The exhibition, which debuted in New York in April 2022, features substantial content that includes more than 200 never-before and rarely seen paintings, drawings, ephemera and artifacts, all from the family’s estate, as well as recreations of his New York artist studio on Great Jones Street, the Basquiat family home, and the Michael Todd VIP Room of New York City’s iconic Palladium nightclub, for which Jean-Michel created two large scale paintings.
It details and sheds light on not only Jean-Michel’s life in New York but also his time spent living in Puerto Rico as a child, his travels to the Ivory Coast and his time working in Los Angeles and at his Venice Beach studio. He reportedly lived in Los Angeles for about a year and a half between 1982 and 1984.
For five years, his sisters, now in their 50s, reportedly went through their brother’s photographs, drawings, paintings, VHS movies, African sculpture collection, toys and memorabilia to curate the exhibition of his short life and monumental work.
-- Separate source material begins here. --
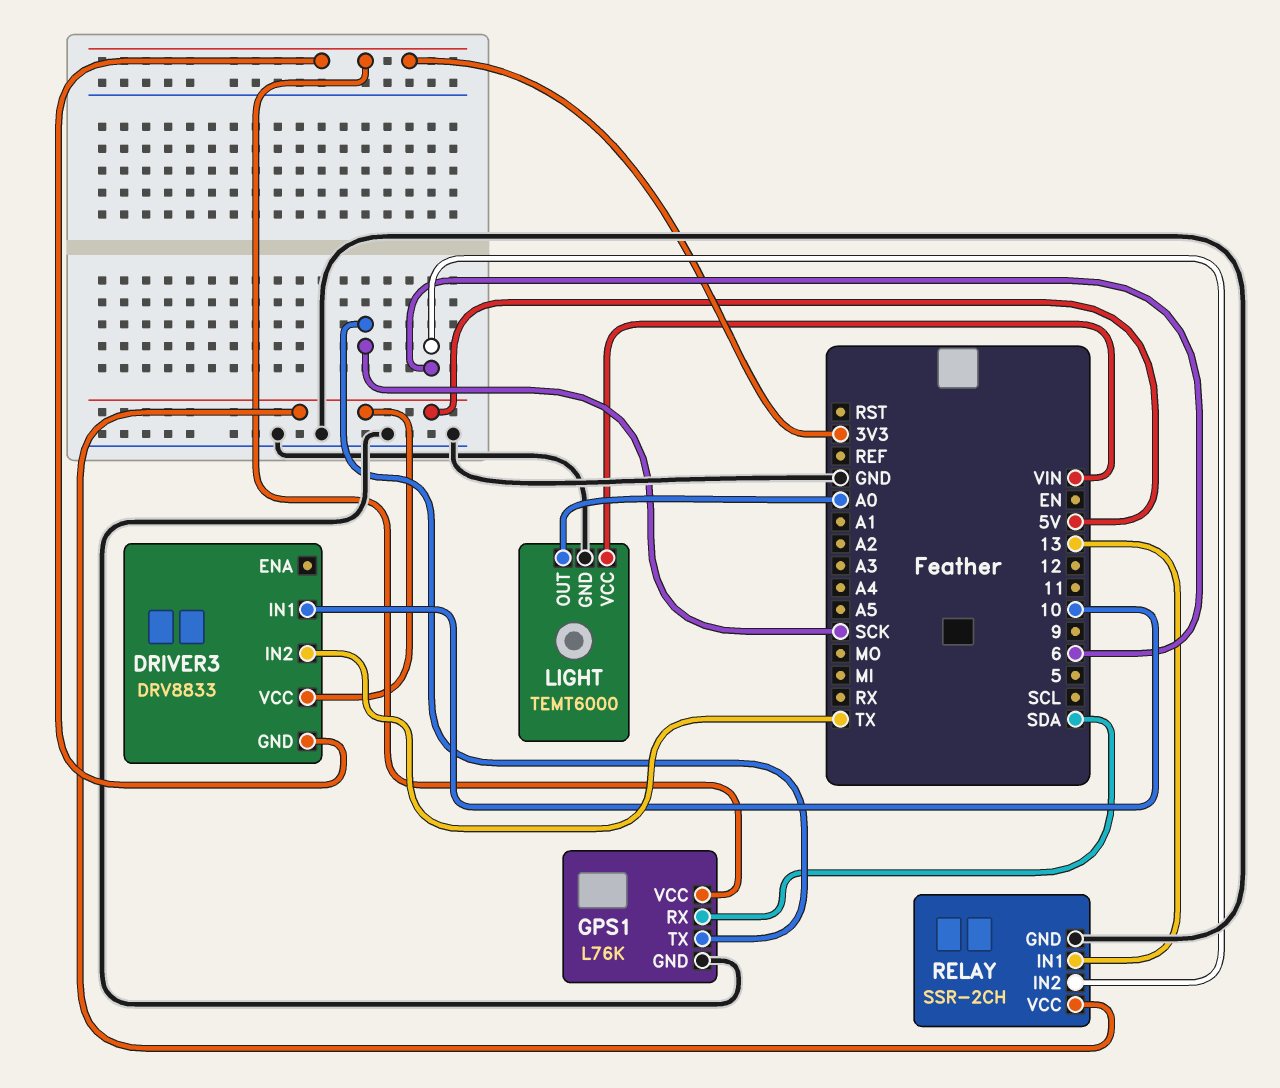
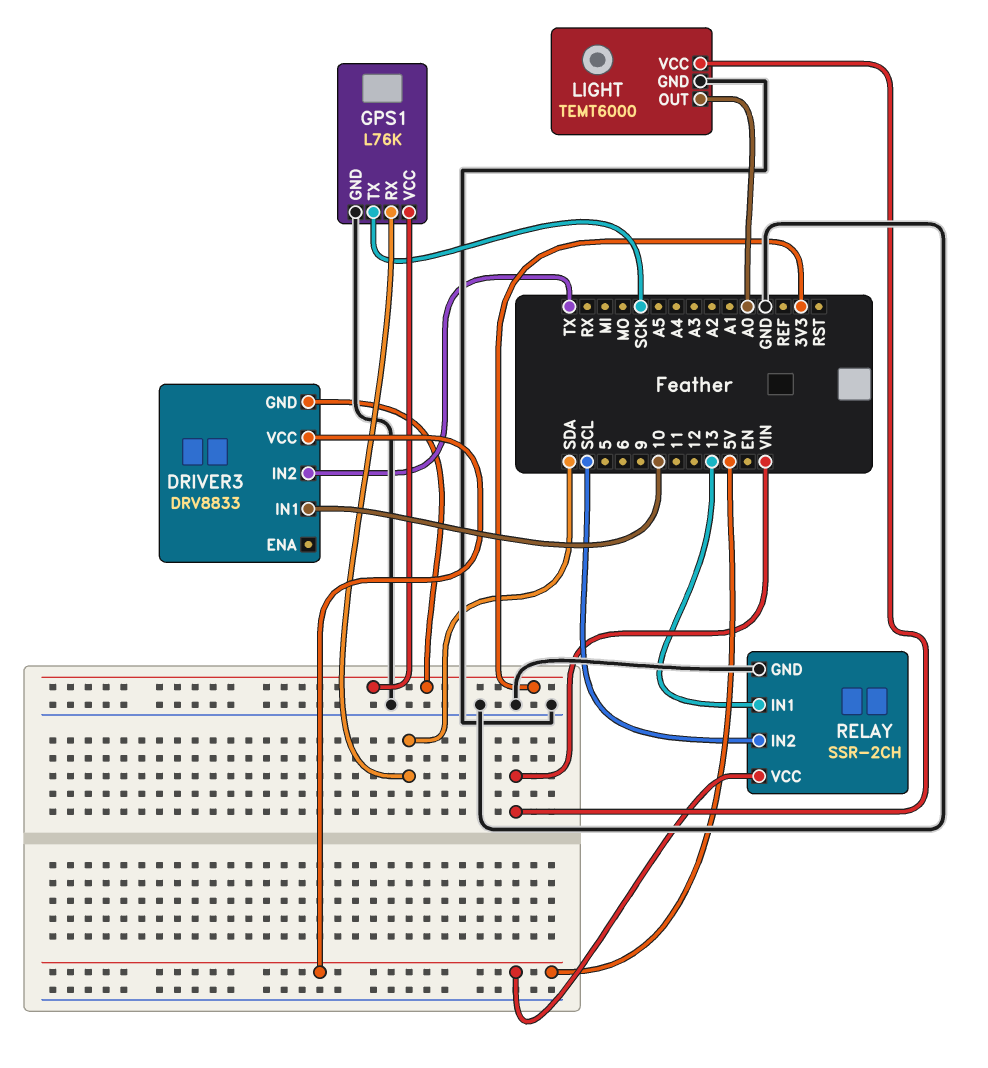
RELAY pin IN2: 6 -> SCL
The familial aspect of the sisters who share intimate details of their big brother’s life provides a more personal touch to the exhibit that allows attendees to get inside the head of a master craftsman.
Although it’s organized non-linearly, the show, probably the most detailed personal portrait of his development, is a timeline of Basquiat’s life and career, starting with 1960, the year he was born. The four gallery spaces, arranged by concept and theme, speak to a different element of the artist as a flesh and blood man.
“His subject matter continues to resonate with viewers because he is a chronicler of the world and the human condition, particularly of Black people, addressing issues that have not changed in the 30-plus years since his passing,” Gallagher said.
The exhibition, produced by the Estate of Jean-Michel Basquiat, is sponsored by Citi. VICE and Arper are also participating sponsors.
Tickets are available at kingpleasure.basquiat.com and TodayTix has been announced as the exclusive rush ticket partner.
“Jean-Michel Basquiat: King Pleasure,” is on display through Oct. 15 at The Grand LA, 100 S Grand Ave. Hours are 11 a.m. to 6:30 p.m. Mondays, Wednesdays and Fridays and 10 a.m. to 6:30 p.m. Saturdays and Sundays. Admission is $32 during the week and $35 on weekends; a $65 VIP ticket lets you visit any time of day. Information: www.thegrandla.com.